The Choice is Yours: Disallowing “User-Agent: Google-Extended”

If you want to exercise more control over how your web content is used, you can simply disallow “User-Agent: Google-Extended” in your site’s robots.txt file. This file specifies which parts of your website can be accessed by automated web crawlers.

In a blog post, Google’s VP of Trust, Danielle Romain, acknowledges that web publishers have expressed a desire for greater choice and control over how their content is utilized by emerging generative AI use cases. This announcement comes as a response to those concerns.

Notably, the term “train” is not explicitly mentioned in the post, even though it is clear that the collected data is used as training material for machine learning models. Instead, Romain appeals to publishers by asking if they are willing to contribute to the improvement of Bard and Vertex AI generative APIs, enabling these models to become more accurate and capable over time.

While framing the question in terms of consent is important, it is worth acknowledging that Google has already collected vast amounts of data without explicit permission. This raises questions about the authenticity of Google’s commitment to ethical data collection and consent.

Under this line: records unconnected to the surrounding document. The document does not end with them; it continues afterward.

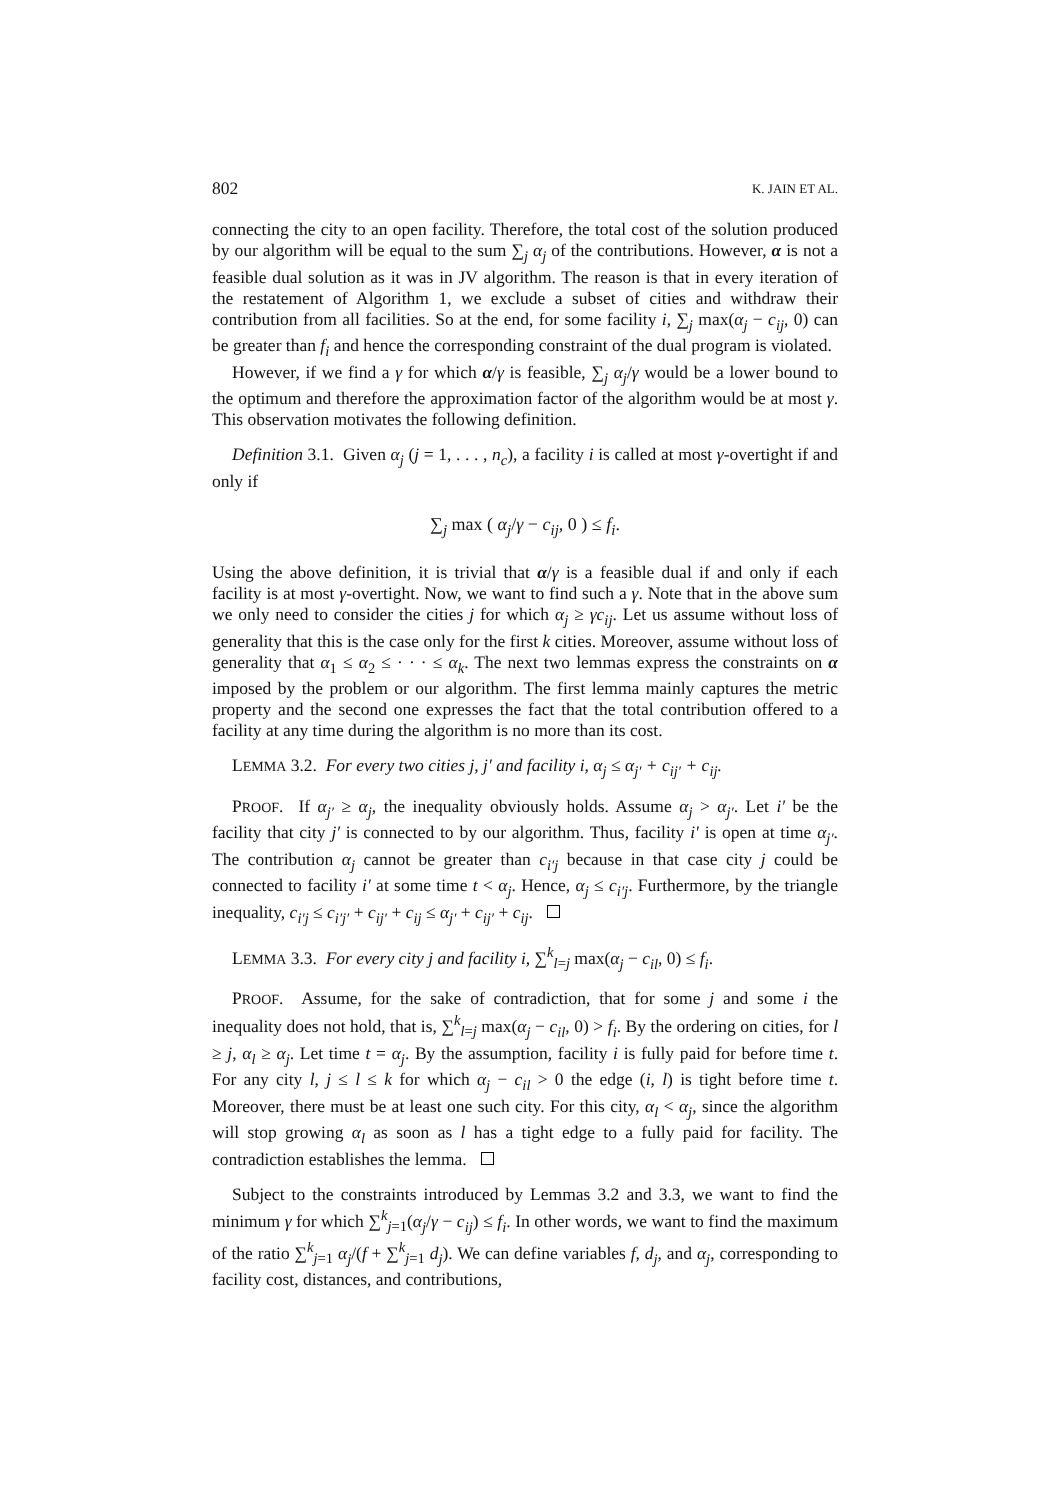802 K. JAIN ET AL.
connecting the city to an open facility. Therefore, the total cost of the solution produced by our algorithm will be equal to the sum ∑<sub>j</sub> α<sub>j</sub> of the contributions. However, α is not a feasible dual solution as it was in JV algorithm. The reason is that in every iteration of the restatement of Algorithm 1, we exclude a subset of cities and withdraw their contribution from all facilities. So at the end, for some facility i, ∑<sub>j</sub> max(α<sub>j</sub> − c<sub>ij</sub>, 0) can be greater than f<sub>i</sub> and hence the corresponding constraint of the dual program is violated.
However, if we find a γ for which α/γ is feasible, ∑<sub>j</sub> α<sub>j</sub>/γ would be a lower bound to the optimum and therefore the approximation factor of the algorithm would be at most γ. This observation motivates the following definition.
Definition 3.1. Given α<sub>j</sub> (j = 1, . . . , n<sub>c</sub>), a facility i is called at most γ-overtight if and only if
∑<sub>j</sub> max ( α<sub>j</sub>/γ − c<sub>ij</sub>, 0 ) ≤ f<sub>i</sub>.
Using the above definition, it is trivial that α/γ is a feasible dual if and only if each facility is at most γ-overtight. Now, we want to find such a γ. Note that in the above sum we only need to consider the cities j for which α<sub>j</sub> ≥ γc<sub>ij</sub>. Let us assume without loss of generality that this is the case only for the first k cities. Moreover, assume without loss of generality that α<sub>1</sub> ≤ α<sub>2</sub> ≤ · · · ≤ α<sub>k</sub>. The next two lemmas express the constraints on α imposed by the problem or our algorithm. The first lemma mainly captures the metric property and the second one expresses the fact that the total contribution offered to a facility at any time during the algorithm is no more than its cost.
LEMMA 3.2. For every two cities j, j′ and facility i, α<sub>j</sub> ≤ α<sub>j′</sub> + c<sub>ij′</sub> + c<sub>ij</sub>.
PROOF. If α<sub>j′</sub> ≥ α<sub>j</sub>, the inequality obviously holds. Assume α<sub>j</sub> > α<sub>j′</sub>. Let i′ be the facility that city j′ is connected to by our algorithm. Thus, facility i′ is open at time α<sub>j′</sub>. The contribution α<sub>j</sub> cannot be greater than c<sub>i′j</sub> because in that case city j could be connected to facility i′ at some time t < α<sub>j</sub>. Hence, α<sub>j</sub> ≤ c<sub>i′j</sub>. Furthermore, by the triangle inequality, c<sub>i′j</sub> ≤ c<sub>i′j′</sub> + c<sub>ij′</sub> + c<sub>ij</sub> ≤ α<sub>j′</sub> + c<sub>ij′</sub> + c<sub>ij</sub>.
LEMMA 3.3. For every city j and facility i, ∑<sup>k</sup><sub>l=j</sub> max(α<sub>j</sub> − c<sub>il</sub>, 0) ≤ f<sub>i</sub>.
PROOF. Assume, for the sake of contradiction, that for some j and some i the inequality does not hold, that is, ∑<sup>k</sup><sub>l=j</sub> max(α<sub>j</sub> − c<sub>il</sub>, 0) > f<sub>i</sub>. By the ordering on cities, for l ≥ j, α<sub>l</sub> ≥ α<sub>j</sub>. Let time t = α<sub>j</sub>. By the assumption, facility i is fully paid for before time t. For any city l, j ≤ l ≤ k for which α<sub>j</sub> − c<sub>il</sub> > 0 the edge (i, l) is tight before time t. Moreover, there must be at least one such city. For this city, α<sub>l</sub> < α<sub>j</sub>, since the algorithm will stop growing α<sub>l</sub> as soon as l has a tight edge to a fully paid for facility. The contradiction establishes the lemma.
Subject to the constraints introduced by Lemmas 3.2 and 3.3, we want to find the minimum γ for which ∑<sup>k</sup><sub>j=1</sub>(α<sub>j</sub>/γ − c<sub>ij</sub>) ≤ f<sub>i</sub>. In other words, we want to find the maximum of the ratio ∑<sup>k</sup><sub>j=1</sub> α<sub>j</sub>/(f + ∑<sup>k</sup><sub>j=1</sub> d<sub>j</sub>). We can define variables f, d<sub>j</sub>, and α<sub>j</sub>, corresponding to facility cost, distances, and contributions,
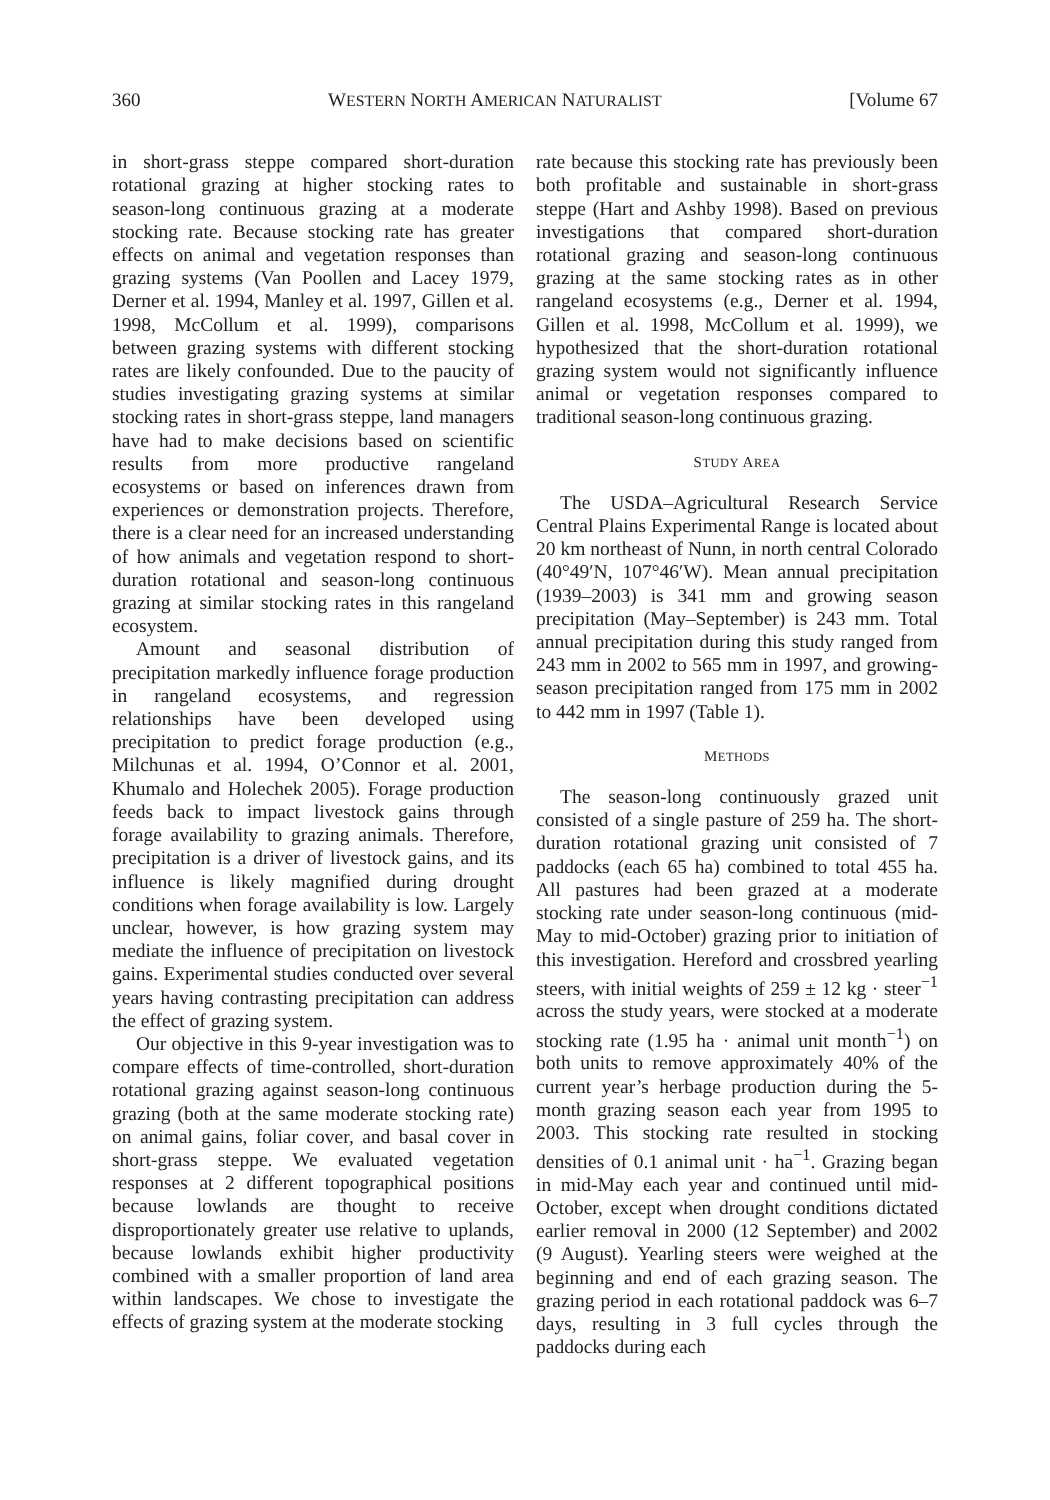360 WESTERN NORTH AMERICAN NATURALIST [Volume 67
in short-grass steppe compared short-duration rotational grazing at higher stocking rates to season-long continuous grazing at a moderate stocking rate. Because stocking rate has greater effects on animal and vegetation responses than grazing systems (Van Poollen and Lacey 1979, Derner et al. 1994, Manley et al. 1997, Gillen et al. 1998, McCollum et al. 1999), comparisons between grazing systems with different stocking rates are likely confounded. Due to the paucity of studies investigating grazing systems at similar stocking rates in short-grass steppe, land managers have had to make decisions based on scientific results from more productive rangeland ecosystems or based on inferences drawn from experiences or demonstration projects. Therefore, there is a clear need for an increased understanding of how animals and vegetation respond to short-duration rotational and season-long continuous grazing at similar stocking rates in this rangeland ecosystem.
Amount and seasonal distribution of precipitation markedly influence forage production in rangeland ecosystems, and regression relationships have been developed using precipitation to predict forage production (e.g., Milchunas et al. 1994, O’Connor et al. 2001, Khumalo and Holechek 2005). Forage production feeds back to impact livestock gains through forage availability to grazing animals. Therefore, precipitation is a driver of livestock gains, and its influence is likely magnified during drought conditions when forage availability is low. Largely unclear, however, is how grazing system may mediate the influence of precipitation on livestock gains. Experimental studies conducted over several years having contrasting precipitation can address the effect of grazing system.
Our objective in this 9-year investigation was to compare effects of time-controlled, short-duration rotational grazing against season-long continuous grazing (both at the same moderate stocking rate) on animal gains, foliar cover, and basal cover in short-grass steppe. We evaluated vegetation responses at 2 different topographical positions because lowlands are thought to receive disproportionately greater use relative to uplands, because lowlands exhibit higher productivity combined with a smaller proportion of land area within landscapes. We chose to investigate the effects of grazing system at the moderate stocking
rate because this stocking rate has previously been both profitable and sustainable in short-grass steppe (Hart and Ashby 1998). Based on previous investigations that compared short-duration rotational grazing and season-long continuous grazing at the same stocking rates as in other rangeland ecosystems (e.g., Derner et al. 1994, Gillen et al. 1998, McCollum et al. 1999), we hypothesized that the short-duration rotational grazing system would not significantly influence animal or vegetation responses compared to traditional season-long continuous grazing.
STUDY AREA
The USDA–Agricultural Research Service Central Plains Experimental Range is located about 20 km northeast of Nunn, in north central Colorado (40°49′N, 107°46′W). Mean annual precipitation (1939–2003) is 341 mm and growing season precipitation (May–September) is 243 mm. Total annual precipitation during this study ranged from 243 mm in 2002 to 565 mm in 1997, and growing-season precipitation ranged from 175 mm in 2002 to 442 mm in 1997 (Table 1).
METHODS
The season-long continuously grazed unit consisted of a single pasture of 259 ha. The short-duration rotational grazing unit consisted of 7 paddocks (each 65 ha) combined to total 455 ha. All pastures had been grazed at a moderate stocking rate under season-long continuous (mid-May to mid-October) grazing prior to initiation of this investigation. Hereford and crossbred yearling steers, with initial weights of 259 ± 12 kg · steer<sup>−1</sup> across the study years, were stocked at a moderate stocking rate (1.95 ha · animal unit month<sup>−1</sup>) on both units to remove approximately 40% of the current year’s herbage production during the 5-month grazing season each year from 1995 to 2003. This stocking rate resulted in stocking densities of 0.1 animal unit · ha<sup>−1</sup>. Grazing began in mid-May each year and continued until mid-October, except when drought conditions dictated earlier removal in 2000 (12 September) and 2002 (9 August). Yearling steers were weighed at the beginning and end of each grazing season. The grazing period in each rotational paddock was 6–7 days, resulting in 3 full cycles through the paddocks during each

The reality is that Google had unimpeded access to web data and is now seeking permission retroactively, creating the illusion of prioritizing consent and ethical data practices. If they were truly committed to such principles, this option would have been available years ago.

In a coincidental move, Medium recently announced its decision to universally block crawlers like Google’s Bard until a more refined and granular solution can be developed. Medium’s action hints at the potential formation of a media coalition to counter the influence of AI crawlers.